━━ DATASET CONTENT ━━

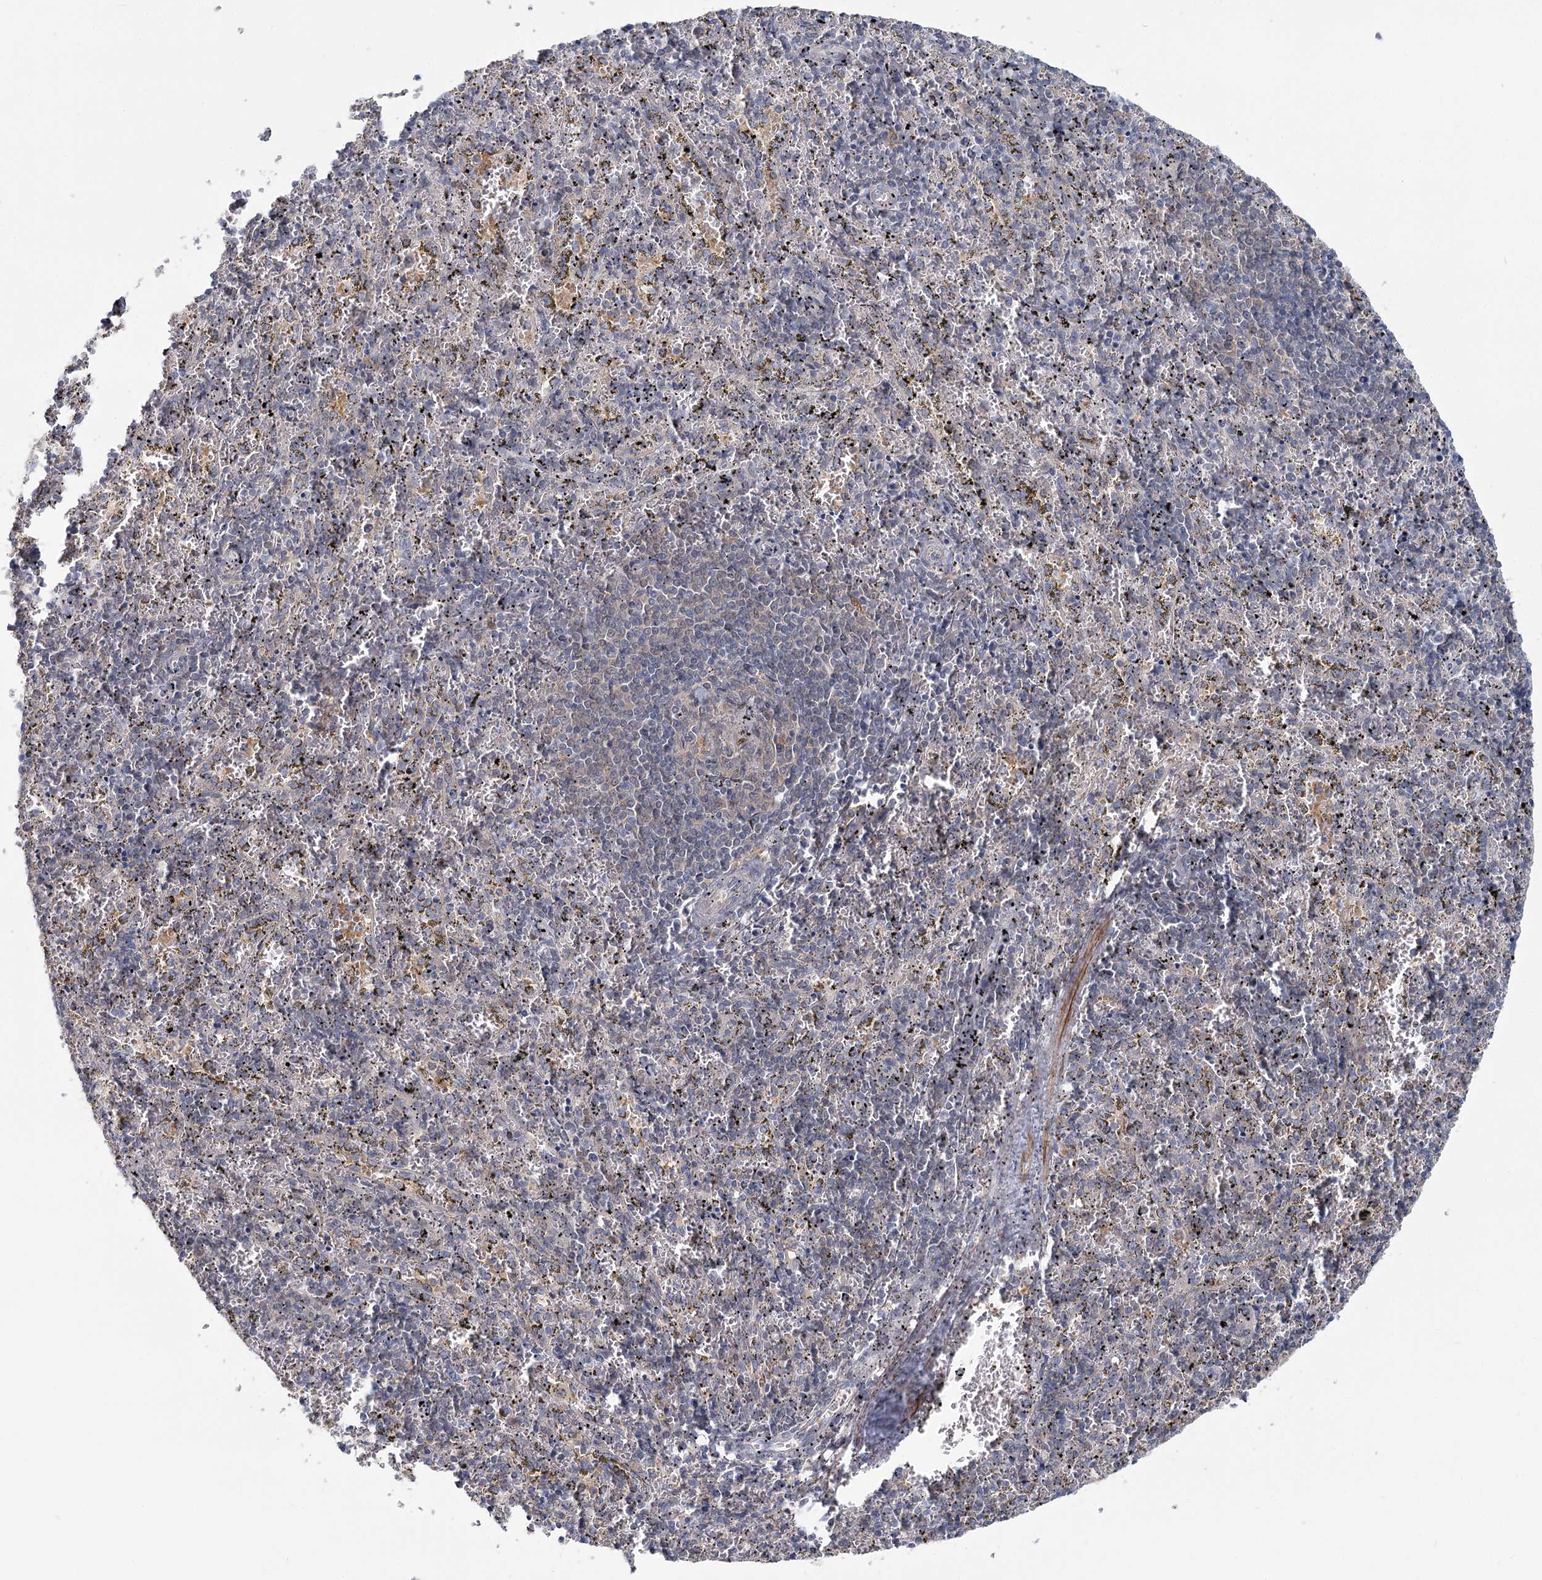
{"staining": {"intensity": "weak", "quantity": "<25%", "location": "cytoplasmic/membranous"}, "tissue": "spleen", "cell_type": "Cells in red pulp", "image_type": "normal", "snomed": [{"axis": "morphology", "description": "Normal tissue, NOS"}, {"axis": "topography", "description": "Spleen"}], "caption": "Photomicrograph shows no protein staining in cells in red pulp of unremarkable spleen.", "gene": "USP11", "patient": {"sex": "male", "age": 11}}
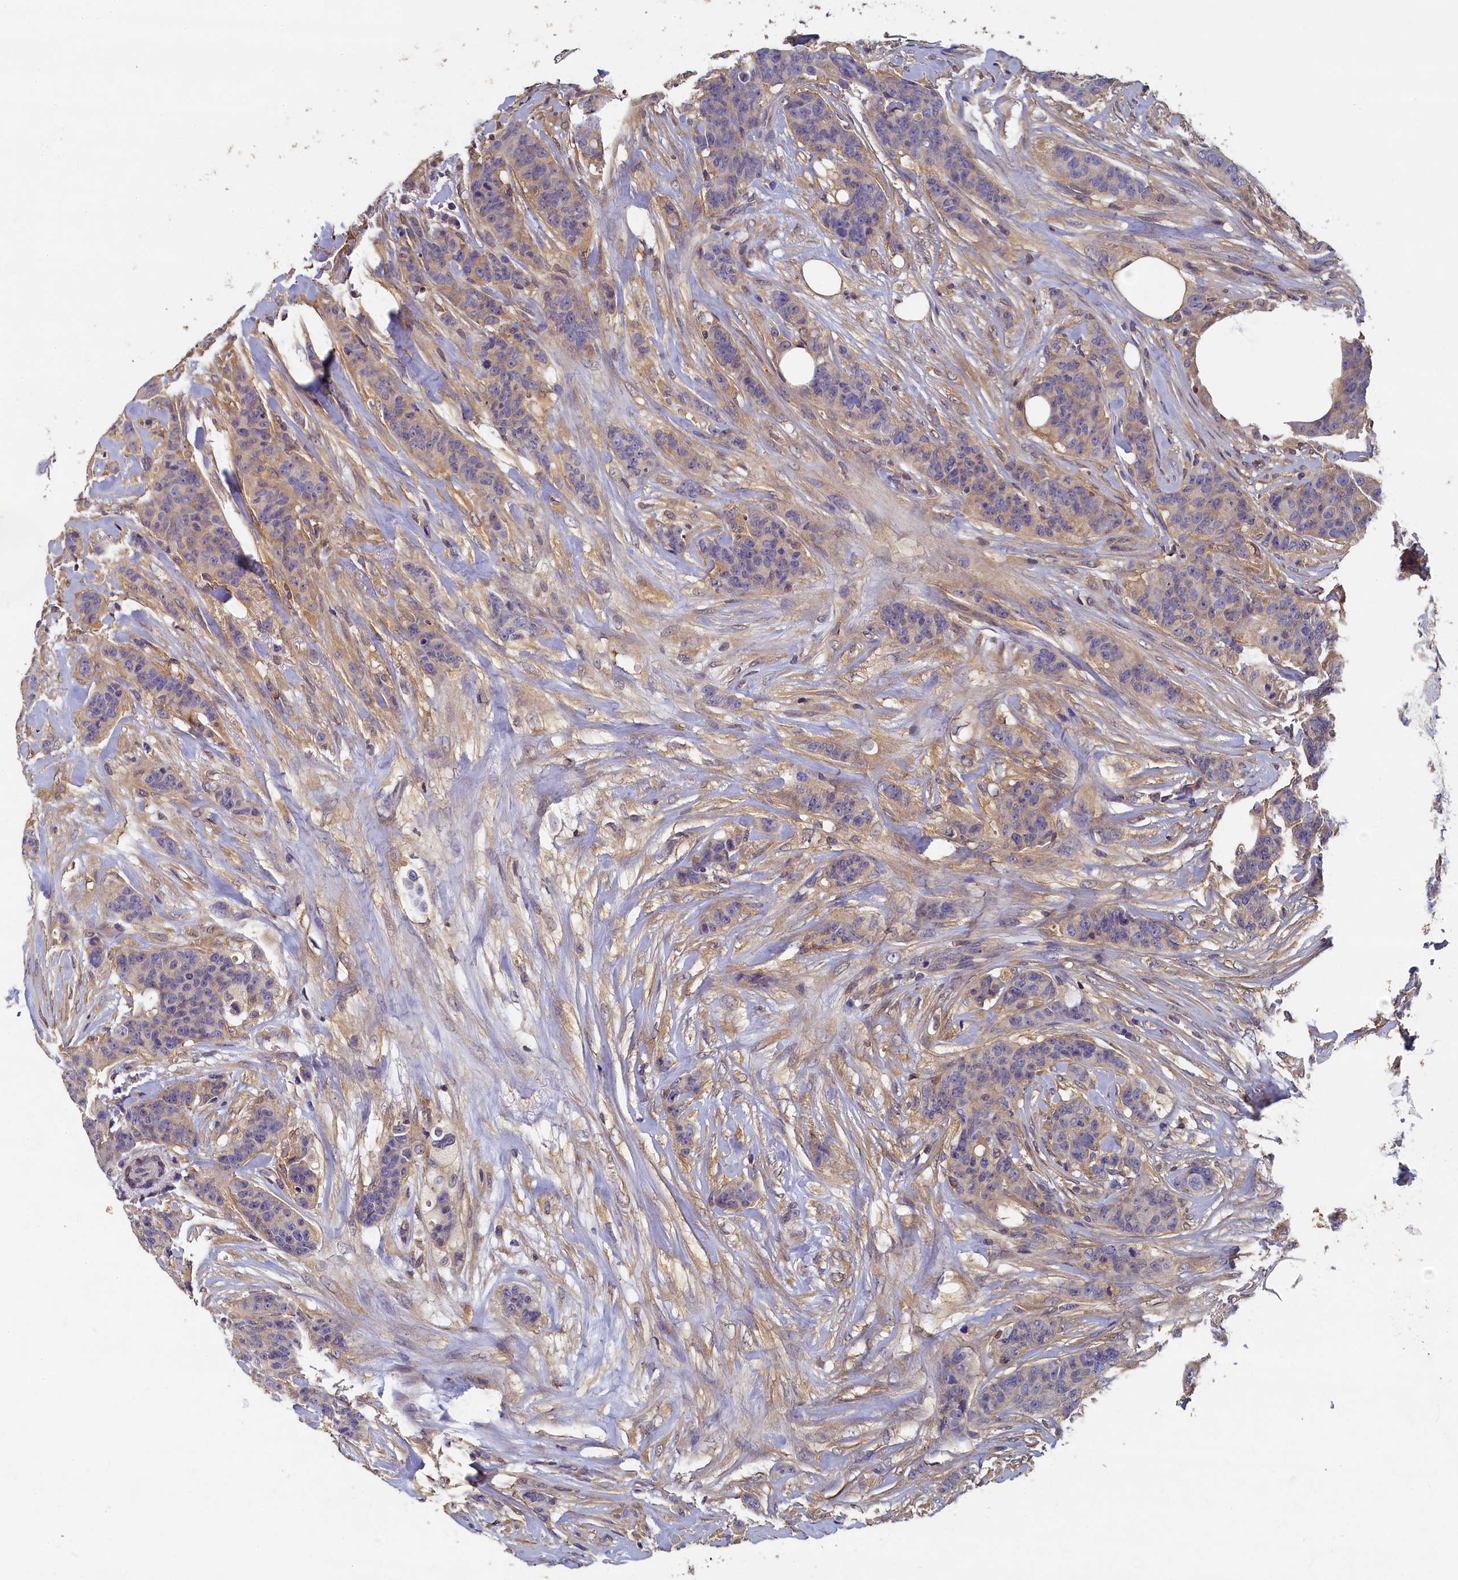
{"staining": {"intensity": "negative", "quantity": "none", "location": "none"}, "tissue": "breast cancer", "cell_type": "Tumor cells", "image_type": "cancer", "snomed": [{"axis": "morphology", "description": "Duct carcinoma"}, {"axis": "topography", "description": "Breast"}], "caption": "Infiltrating ductal carcinoma (breast) was stained to show a protein in brown. There is no significant expression in tumor cells.", "gene": "TBCB", "patient": {"sex": "female", "age": 40}}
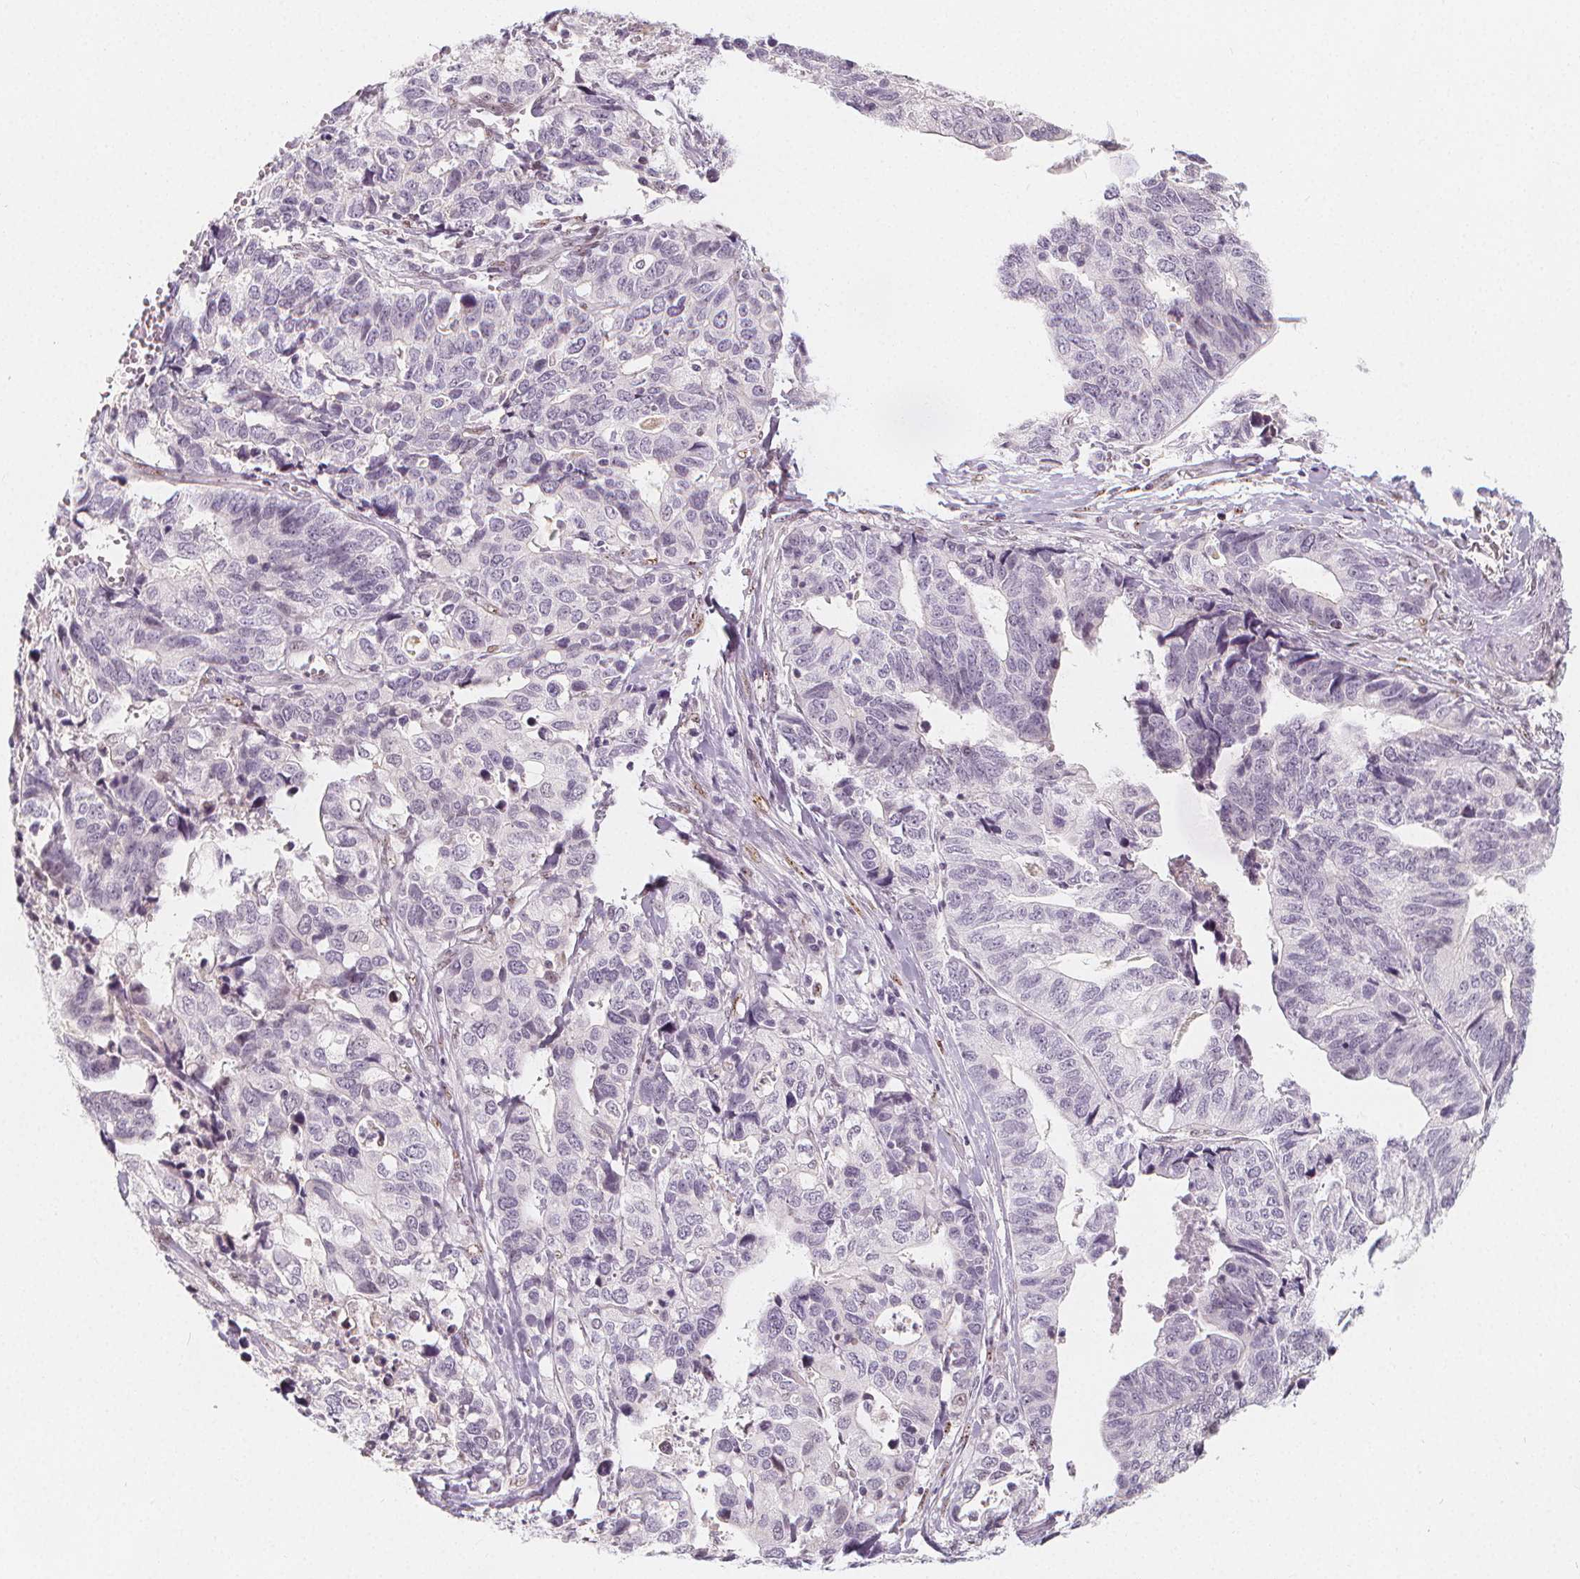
{"staining": {"intensity": "negative", "quantity": "none", "location": "none"}, "tissue": "stomach cancer", "cell_type": "Tumor cells", "image_type": "cancer", "snomed": [{"axis": "morphology", "description": "Adenocarcinoma, NOS"}, {"axis": "topography", "description": "Stomach, upper"}], "caption": "This is an IHC micrograph of stomach cancer. There is no staining in tumor cells.", "gene": "DRC3", "patient": {"sex": "female", "age": 67}}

━━━

EXERCISE BRIEF ▸ Every line above is to be written out unchanged, with the pictures omitted.

SOLUTION ▸
{"staining": {"intensity": "weak", "quantity": "<25%", "location": "cytoplasmic/membranous"}, "tissue": "spleen", "cell_type": "Cells in red pulp", "image_type": "normal", "snomed": [{"axis": "morphology", "description": "Normal tissue, NOS"}, {"axis": "topography", "description": "Spleen"}], "caption": "Photomicrograph shows no protein staining in cells in red pulp of unremarkable spleen.", "gene": "USP11", "patient": {"sex": "male", "age": 11}}
{"staining": {"intensity": "negative", "quantity": "none", "location": "none"}, "tissue": "breast cancer", "cell_type": "Tumor cells", "image_type": "cancer", "snomed": [{"axis": "morphology", "description": "Duct carcinoma"}, {"axis": "topography", "description": "Breast"}], "caption": "Infiltrating ductal carcinoma (breast) was stained to show a protein in brown. There is no significant expression in tumor cells.", "gene": "TBCB", "patient": {"sex": "female", "age": 40}}
{"staining": {"intensity": "negative", "quantity": "none", "location": "none"}, "tissue": "stomach cancer", "cell_type": "Tumor cells", "image_type": "cancer", "snomed": [{"axis": "morphology", "description": "Adenocarcinoma, NOS"}, {"axis": "topography", "description": "Stomach, upper"}], "caption": "This is an IHC micrograph of stomach cancer. There is no staining in tumor cells.", "gene": "DRC3", "patient": {"sex": "female", "age": 67}}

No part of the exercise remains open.